** Opening Data to process block **
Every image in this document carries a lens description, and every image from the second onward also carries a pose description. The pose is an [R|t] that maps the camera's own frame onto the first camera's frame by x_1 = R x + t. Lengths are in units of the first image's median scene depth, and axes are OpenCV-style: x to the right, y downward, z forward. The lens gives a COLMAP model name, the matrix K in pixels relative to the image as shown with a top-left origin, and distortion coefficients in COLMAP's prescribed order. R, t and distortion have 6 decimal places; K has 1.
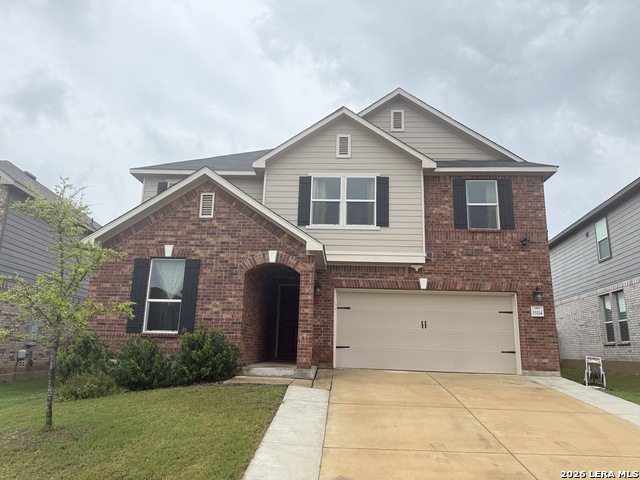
lens RADIAL K [[447.2, 0, 321.1], [0, 447.2, 238.7], [0, 0, 1]] dist [0.056363, -0.069063]
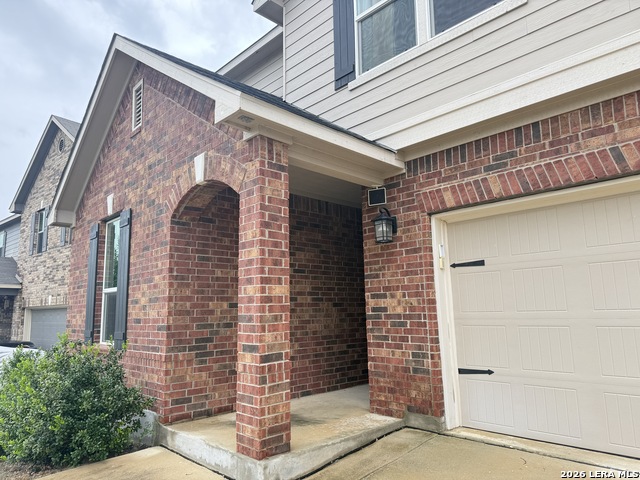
lens RADIAL K [[447.2, 0, 318.4], [0, 447.2, 244.6], [0, 0, 1]] dist [0.056363, -0.069063]
pose [[0.720288, -0.143709, -0.678626, 0.224092], [0.202846, 0.979179, 0.007943, 0.117067], [0.663354, -0.143378, 0.734441, 0.685902]]
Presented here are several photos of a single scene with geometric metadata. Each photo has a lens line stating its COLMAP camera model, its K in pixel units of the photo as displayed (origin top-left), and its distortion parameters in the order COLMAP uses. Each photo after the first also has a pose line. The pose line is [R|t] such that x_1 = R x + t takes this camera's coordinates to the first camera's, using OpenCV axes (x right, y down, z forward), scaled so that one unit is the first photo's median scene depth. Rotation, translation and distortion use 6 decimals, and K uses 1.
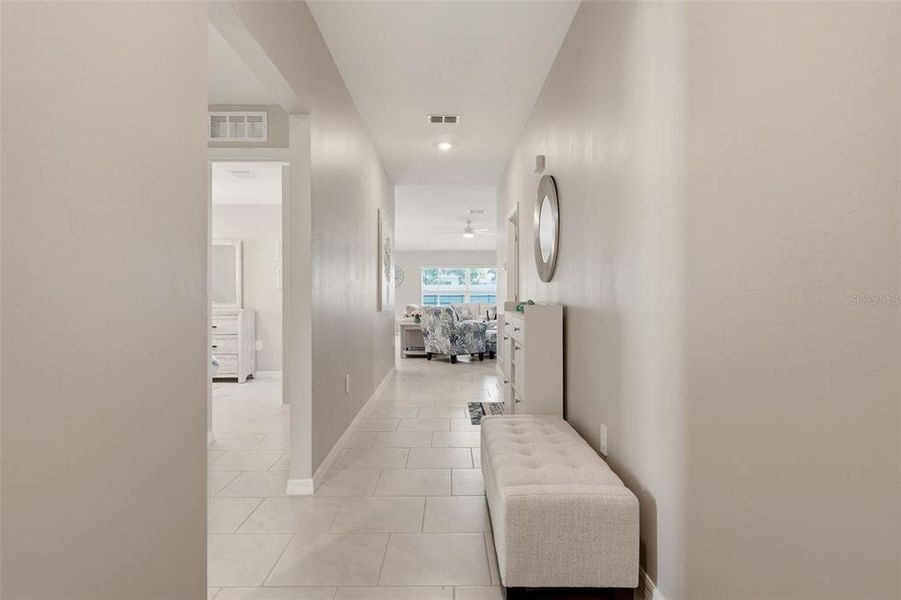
lens RADIAL K [[375.8, 0, 450.0], [0, 375.8, 293.5], [0, 0, 1]] dist [-0.021037, 0.000104]
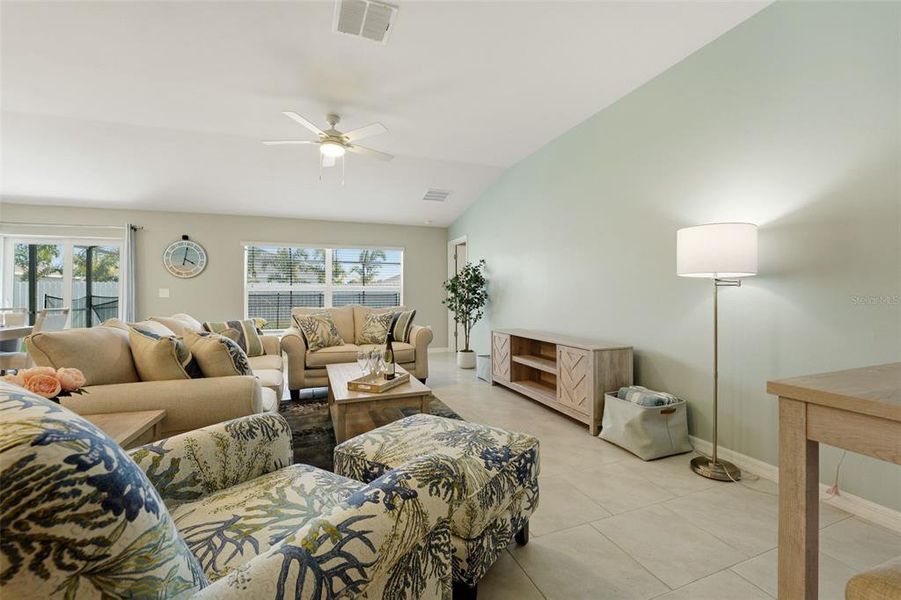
lens RADIAL K [[375.8, 0, 450.0], [0, 375.8, 293.5], [0, 0, 1]] dist [-0.021037, 0.000104]
pose [[0.936375, 0.000545, 0.351000, 0.022454], [-0.000688, 1.000000, 0.000282, 0.002974], [-0.350999, -0.000505, 0.936376, 0.494740]]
** Closing Data to process block **
● Task instructions
Once the pictures are set aside, write out the entries verbatim.

● Task response
Every image in this document carries a lens description, and every image from the second onward also carries a pose description. The pose is an [R|t] that maps the camera's own frame onto the first camera's frame by x_1 = R x + t. Lengths are in units of the first image's median scene depth, and axes are OpenCV-style: x to the right, y downward, z forward. The lens gives a COLMAP model name, the matrix K in pixels relative to the image as shown with a top-left origin, and distortion coefficients in COLMAP's prescribed order. R, t and distortion have 6 decimal places; K has 1.
lens RADIAL K [[447.2, 0, 321.1], [0, 447.2, 238.7], [0, 0, 1]] dist [0.056363, -0.069063]
lens RADIAL K [[447.2, 0, 318.4], [0, 447.2, 244.6], [0, 0, 1]] dist [0.056363, -0.069063]
pose [[0.720288, -0.143709, -0.678626, 0.224092], [0.202846, 0.979179, 0.007943, 0.117067], [0.663354, -0.143378, 0.734441, 0.685902]]
Presented here are several photos of a single scene with geometric metadata. Each photo has a lens line stating its COLMAP camera model, its K in pixel units of the photo as displayed (origin top-left), and its distortion parameters in the order COLMAP uses. Each photo after the first also has a pose line. The pose line is [R|t] such that x_1 = R x + t takes this camera's coordinates to the first camera's, using OpenCV axes (x right, y down, z forward), scaled so that one unit is the first photo's median scene depth. Rotation, translation and distortion use 6 decimals, and K uses 1.
lens RADIAL K [[375.8, 0, 450.0], [0, 375.8, 293.5], [0, 0, 1]] dist [-0.021037, 0.000104]
lens RADIAL K [[375.8, 0, 450.0], [0, 375.8, 293.5], [0, 0, 1]] dist [-0.021037, 0.000104]
pose [[0.936375, 0.000545, 0.351000, 0.022454], [-0.000688, 1.000000, 0.000282, 0.002974], [-0.350999, -0.000505, 0.936376, 0.494740]]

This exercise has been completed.